Do you enjoy those segments more than writing the sketch bits? You seem just as comfortable in both, and when I was watching the sketches, it’s a little jarring to see you who seem so low-key in the person-to-person bits all of a sudden embodying this character.
It’s funny you say that, I consider myself such a bad actor. The other writers, they want to see me play that, because it’s funny for them to see me screaming and yelling. That’s half the joke. So, I’d rather have someone else play that role, but of course I get talked into it. Plus, my name is in the name of the show, so of course I have to. Not to avoid the question, but in a weird way what I like to do is both. I’d get sick of just doing sketches, and I don’t think I have the talent to pull it off. But I’d also get sick of just doing man on the street stuff. So, it kind of is a good balance. I think having both makes me not freak out about each other. I don’t know that I would want to do one or the other. I’m certainly much more comfortable being myself, than playing a character or doing acting. As uncomfortable as I am out in the real world in my real life. I’ve always been very comfortable being on camera. Just being myself on camera is easy enough. I was actually really nervous about Kimmel, and I’m doing Conan next week, and I feel fine when I’m out there – knock on the wood – but it’s weird for my friends back home to see me on Jimmy Kimmel and see me so comfortable, because they don’t talk to that guy.
I have to ask about the Todd Bridges bit.
I’ll tell you the story. I’ll reference Current TV again. At Current we would get the bottom of the barrel guests. Nothing against Todd Bridges, but one of the things that came across my desk was “Todd Bridges wants to come on and promote his book. I’m always look for content, so I read the book. Now, at Current, it’s Al Gore’s network, we can’t talk about this stuff. But, I said “when I get my TV show, man. You’re coming on, you’re gonna tell ’em, and we’ll animate them.” And I think he just kind of nodded. And, as soon as I got [my] show I’m like “we gotta find Todd Bridges.” I think we do three of ’em throughout the series, each one crazier than the last, and they’re the craziest fucking stories I’ve ever heard. And he’s more than happy to tell them. And I think they’d be just jarring to hear them, but seeing them as a cartoon – especially Steve Olson who’s a really great animator. But seeing a cartoon of crack stories, that alone put a smile on my face.
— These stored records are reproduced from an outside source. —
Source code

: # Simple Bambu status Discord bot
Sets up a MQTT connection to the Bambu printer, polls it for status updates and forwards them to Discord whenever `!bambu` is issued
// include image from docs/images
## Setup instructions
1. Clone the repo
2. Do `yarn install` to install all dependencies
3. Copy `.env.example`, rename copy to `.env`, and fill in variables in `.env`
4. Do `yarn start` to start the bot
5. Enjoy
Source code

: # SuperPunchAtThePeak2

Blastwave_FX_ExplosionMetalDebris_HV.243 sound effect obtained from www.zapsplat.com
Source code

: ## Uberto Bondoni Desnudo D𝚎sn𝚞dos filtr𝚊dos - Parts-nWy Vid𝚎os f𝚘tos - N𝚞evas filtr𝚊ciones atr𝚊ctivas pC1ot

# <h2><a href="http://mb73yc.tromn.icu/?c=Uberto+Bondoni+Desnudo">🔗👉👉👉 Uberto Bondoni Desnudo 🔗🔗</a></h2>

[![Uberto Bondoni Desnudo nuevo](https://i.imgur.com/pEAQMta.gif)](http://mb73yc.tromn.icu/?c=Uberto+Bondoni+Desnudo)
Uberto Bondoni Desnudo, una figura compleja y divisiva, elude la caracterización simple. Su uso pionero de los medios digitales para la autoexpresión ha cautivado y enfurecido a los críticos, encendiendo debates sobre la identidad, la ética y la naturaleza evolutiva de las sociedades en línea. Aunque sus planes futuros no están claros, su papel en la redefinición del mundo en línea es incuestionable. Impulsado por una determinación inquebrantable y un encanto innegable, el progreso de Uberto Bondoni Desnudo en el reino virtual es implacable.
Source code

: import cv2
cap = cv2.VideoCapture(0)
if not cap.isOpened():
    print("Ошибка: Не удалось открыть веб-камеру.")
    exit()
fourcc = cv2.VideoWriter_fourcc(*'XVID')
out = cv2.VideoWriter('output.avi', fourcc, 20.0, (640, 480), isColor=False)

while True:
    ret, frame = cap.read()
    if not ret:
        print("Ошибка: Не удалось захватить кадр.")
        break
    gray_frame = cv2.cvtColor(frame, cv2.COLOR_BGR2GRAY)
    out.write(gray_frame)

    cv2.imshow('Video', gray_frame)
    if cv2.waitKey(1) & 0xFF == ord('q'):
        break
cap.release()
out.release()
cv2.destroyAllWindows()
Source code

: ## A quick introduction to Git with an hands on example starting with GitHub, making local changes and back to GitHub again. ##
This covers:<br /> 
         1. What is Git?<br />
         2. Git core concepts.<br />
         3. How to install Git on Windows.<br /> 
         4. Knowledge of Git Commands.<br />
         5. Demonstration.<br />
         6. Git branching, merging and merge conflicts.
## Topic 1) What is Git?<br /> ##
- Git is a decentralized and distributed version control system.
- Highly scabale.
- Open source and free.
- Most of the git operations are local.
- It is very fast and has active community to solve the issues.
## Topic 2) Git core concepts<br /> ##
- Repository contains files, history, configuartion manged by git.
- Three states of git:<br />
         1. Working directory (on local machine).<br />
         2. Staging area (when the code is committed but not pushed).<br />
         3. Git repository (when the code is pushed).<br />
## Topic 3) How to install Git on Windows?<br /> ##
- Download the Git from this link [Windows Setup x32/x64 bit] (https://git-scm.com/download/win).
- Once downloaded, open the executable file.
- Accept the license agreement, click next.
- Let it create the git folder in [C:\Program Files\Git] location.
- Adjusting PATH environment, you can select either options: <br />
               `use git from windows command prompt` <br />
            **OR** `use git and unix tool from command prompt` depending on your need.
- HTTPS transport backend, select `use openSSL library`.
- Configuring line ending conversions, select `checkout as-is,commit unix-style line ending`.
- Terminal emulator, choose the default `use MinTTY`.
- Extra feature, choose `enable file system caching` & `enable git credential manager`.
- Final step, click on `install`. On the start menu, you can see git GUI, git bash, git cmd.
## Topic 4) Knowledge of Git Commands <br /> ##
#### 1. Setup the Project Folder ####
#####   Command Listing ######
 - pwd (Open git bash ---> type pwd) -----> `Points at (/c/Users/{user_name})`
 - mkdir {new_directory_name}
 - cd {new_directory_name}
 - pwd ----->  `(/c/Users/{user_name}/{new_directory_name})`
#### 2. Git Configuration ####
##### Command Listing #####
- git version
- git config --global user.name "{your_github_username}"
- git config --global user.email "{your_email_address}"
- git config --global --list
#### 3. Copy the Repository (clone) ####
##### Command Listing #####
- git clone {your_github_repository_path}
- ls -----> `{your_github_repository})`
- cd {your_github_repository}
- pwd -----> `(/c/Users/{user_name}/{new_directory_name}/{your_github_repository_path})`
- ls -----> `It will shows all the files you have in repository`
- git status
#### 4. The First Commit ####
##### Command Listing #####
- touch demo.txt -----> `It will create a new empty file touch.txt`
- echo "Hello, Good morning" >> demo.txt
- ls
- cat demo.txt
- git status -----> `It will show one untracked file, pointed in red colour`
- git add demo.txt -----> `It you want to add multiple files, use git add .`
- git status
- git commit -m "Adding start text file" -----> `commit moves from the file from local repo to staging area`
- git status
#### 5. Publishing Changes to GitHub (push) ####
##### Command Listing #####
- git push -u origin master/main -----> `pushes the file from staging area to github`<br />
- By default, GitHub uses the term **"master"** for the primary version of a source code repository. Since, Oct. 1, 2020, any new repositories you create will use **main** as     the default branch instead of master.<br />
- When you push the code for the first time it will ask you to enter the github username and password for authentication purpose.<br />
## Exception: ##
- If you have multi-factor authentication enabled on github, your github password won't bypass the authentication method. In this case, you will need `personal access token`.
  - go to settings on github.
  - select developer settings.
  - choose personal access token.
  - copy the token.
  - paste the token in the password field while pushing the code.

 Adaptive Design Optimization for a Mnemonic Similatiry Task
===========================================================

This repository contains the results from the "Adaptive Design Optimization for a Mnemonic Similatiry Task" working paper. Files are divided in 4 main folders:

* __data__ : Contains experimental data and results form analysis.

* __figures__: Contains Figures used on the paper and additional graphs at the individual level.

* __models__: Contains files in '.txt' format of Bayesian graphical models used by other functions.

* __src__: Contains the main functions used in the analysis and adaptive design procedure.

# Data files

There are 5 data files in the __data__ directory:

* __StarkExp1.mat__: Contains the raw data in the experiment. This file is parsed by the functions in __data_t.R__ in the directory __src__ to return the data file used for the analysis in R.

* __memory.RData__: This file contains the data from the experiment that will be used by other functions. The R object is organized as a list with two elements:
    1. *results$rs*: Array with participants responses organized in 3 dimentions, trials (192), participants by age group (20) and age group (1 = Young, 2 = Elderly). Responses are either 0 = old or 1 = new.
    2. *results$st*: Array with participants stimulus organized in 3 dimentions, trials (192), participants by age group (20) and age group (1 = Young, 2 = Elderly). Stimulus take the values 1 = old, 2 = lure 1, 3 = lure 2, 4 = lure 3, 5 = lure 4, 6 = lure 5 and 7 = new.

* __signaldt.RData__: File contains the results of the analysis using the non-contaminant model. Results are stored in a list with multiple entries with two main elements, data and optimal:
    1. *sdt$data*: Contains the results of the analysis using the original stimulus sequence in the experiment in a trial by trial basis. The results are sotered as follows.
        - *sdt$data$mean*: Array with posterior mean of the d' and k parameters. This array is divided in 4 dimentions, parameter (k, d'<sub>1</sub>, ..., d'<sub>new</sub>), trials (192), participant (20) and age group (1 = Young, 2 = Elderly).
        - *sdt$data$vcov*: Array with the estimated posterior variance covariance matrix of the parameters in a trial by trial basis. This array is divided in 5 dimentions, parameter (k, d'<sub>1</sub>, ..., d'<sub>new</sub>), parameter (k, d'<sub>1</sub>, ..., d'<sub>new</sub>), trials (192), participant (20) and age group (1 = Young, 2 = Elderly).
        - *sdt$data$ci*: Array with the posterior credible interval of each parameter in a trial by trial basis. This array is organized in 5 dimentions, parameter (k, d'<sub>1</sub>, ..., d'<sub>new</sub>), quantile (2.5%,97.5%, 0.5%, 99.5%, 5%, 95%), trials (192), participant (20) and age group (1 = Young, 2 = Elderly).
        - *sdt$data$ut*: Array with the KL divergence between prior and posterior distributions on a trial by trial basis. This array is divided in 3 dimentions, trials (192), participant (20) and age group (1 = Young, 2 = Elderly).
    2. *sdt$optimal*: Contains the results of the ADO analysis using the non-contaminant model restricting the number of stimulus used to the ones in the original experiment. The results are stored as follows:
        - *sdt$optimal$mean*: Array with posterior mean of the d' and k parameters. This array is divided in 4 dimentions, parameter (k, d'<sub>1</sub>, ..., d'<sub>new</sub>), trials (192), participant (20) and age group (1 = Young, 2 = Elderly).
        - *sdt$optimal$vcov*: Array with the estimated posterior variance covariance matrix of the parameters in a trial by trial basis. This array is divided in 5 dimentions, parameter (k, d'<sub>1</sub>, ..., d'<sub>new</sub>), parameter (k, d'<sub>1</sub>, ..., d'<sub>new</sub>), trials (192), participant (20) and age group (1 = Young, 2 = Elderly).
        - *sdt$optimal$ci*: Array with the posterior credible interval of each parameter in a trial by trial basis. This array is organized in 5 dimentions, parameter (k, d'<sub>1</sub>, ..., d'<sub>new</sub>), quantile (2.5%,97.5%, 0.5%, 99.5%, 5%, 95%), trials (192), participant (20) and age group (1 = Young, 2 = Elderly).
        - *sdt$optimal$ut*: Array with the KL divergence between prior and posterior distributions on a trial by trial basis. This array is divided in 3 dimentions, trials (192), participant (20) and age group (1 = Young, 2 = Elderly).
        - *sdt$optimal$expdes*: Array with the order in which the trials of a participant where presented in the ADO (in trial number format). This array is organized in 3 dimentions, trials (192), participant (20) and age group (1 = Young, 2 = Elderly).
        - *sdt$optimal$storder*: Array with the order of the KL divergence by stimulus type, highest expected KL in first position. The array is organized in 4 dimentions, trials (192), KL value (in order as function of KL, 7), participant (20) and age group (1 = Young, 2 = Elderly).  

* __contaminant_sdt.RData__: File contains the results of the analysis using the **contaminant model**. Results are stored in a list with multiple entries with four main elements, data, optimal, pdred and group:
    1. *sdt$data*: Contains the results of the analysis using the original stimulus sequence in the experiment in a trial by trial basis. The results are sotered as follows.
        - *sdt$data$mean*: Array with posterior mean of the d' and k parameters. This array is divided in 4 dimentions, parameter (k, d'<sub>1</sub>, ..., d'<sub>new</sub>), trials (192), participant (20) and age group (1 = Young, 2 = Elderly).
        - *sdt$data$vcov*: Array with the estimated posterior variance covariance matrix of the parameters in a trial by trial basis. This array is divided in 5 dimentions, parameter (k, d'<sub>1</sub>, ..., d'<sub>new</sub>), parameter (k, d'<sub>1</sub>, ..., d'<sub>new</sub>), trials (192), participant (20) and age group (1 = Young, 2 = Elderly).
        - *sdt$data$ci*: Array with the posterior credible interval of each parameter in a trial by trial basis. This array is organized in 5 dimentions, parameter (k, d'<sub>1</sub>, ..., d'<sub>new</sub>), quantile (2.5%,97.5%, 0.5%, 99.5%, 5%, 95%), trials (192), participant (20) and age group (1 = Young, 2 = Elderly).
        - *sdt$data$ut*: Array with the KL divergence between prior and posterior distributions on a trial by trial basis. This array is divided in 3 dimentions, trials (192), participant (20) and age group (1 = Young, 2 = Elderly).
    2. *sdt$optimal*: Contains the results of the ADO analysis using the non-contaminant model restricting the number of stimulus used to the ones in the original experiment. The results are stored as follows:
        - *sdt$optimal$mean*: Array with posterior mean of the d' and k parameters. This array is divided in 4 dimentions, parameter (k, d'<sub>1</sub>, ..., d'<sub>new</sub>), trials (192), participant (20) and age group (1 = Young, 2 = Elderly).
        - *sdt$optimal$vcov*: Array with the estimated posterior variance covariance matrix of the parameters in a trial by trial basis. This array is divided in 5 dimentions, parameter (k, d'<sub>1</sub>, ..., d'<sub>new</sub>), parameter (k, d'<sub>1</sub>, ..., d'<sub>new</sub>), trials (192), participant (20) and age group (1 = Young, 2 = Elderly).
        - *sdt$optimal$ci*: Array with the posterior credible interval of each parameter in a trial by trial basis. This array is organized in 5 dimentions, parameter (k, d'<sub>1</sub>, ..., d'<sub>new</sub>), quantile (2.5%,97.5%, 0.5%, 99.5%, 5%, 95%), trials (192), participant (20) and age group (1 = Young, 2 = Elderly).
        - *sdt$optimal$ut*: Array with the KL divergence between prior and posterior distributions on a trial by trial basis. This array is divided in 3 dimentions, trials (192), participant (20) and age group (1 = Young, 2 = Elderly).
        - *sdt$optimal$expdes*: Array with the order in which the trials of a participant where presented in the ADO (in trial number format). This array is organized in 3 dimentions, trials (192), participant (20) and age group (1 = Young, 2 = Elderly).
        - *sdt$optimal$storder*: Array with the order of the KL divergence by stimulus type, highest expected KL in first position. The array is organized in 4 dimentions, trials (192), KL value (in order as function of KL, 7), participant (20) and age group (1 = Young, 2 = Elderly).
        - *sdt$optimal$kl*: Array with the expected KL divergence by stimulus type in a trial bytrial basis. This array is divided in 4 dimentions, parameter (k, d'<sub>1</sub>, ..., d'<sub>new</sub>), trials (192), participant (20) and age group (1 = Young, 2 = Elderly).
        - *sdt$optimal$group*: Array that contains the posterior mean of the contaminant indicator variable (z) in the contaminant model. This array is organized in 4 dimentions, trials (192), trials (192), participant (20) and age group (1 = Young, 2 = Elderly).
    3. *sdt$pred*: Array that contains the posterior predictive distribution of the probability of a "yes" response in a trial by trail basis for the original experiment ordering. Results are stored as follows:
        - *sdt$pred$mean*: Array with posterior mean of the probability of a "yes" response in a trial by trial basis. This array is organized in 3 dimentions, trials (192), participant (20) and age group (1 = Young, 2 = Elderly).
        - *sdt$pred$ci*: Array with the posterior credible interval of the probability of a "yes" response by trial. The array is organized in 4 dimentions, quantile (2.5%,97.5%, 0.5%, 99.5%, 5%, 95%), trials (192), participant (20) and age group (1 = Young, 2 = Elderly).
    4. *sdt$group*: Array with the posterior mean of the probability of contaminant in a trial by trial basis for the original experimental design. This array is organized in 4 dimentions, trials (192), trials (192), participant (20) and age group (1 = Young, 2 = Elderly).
There’s something disarming a cartoon.
Yes, and there’s something disarming about watching Todd Bridges doing crack in one. Altogether, everything works. People have been loving those.
Is there anything Heeb readers should keep an eye out for over the coming season?
Yeah, some of the journeys I go on are really interesting. Episode four I go on a blind date, which is really fun to watch me prepare for this blind date, and then watching me actually go on this date at the end of the show. Episode five I go back to Kentucky thinking I’m a conquering hero. Note to readers: if you want to go home a conquering hero, wait ’til your show airs first.
There was no ticker-tape parade?
No. Quite the opposite. Although, I did go to the synagogue where I was Bar-Mitzvah’d. Now it’s a pizza parlor. We went there and ate pizza.
*****
The Ben Show airs Thursday nights (10/9c) on Comedy Central. Watch it.
*****
This interview has been edited for clarity and length.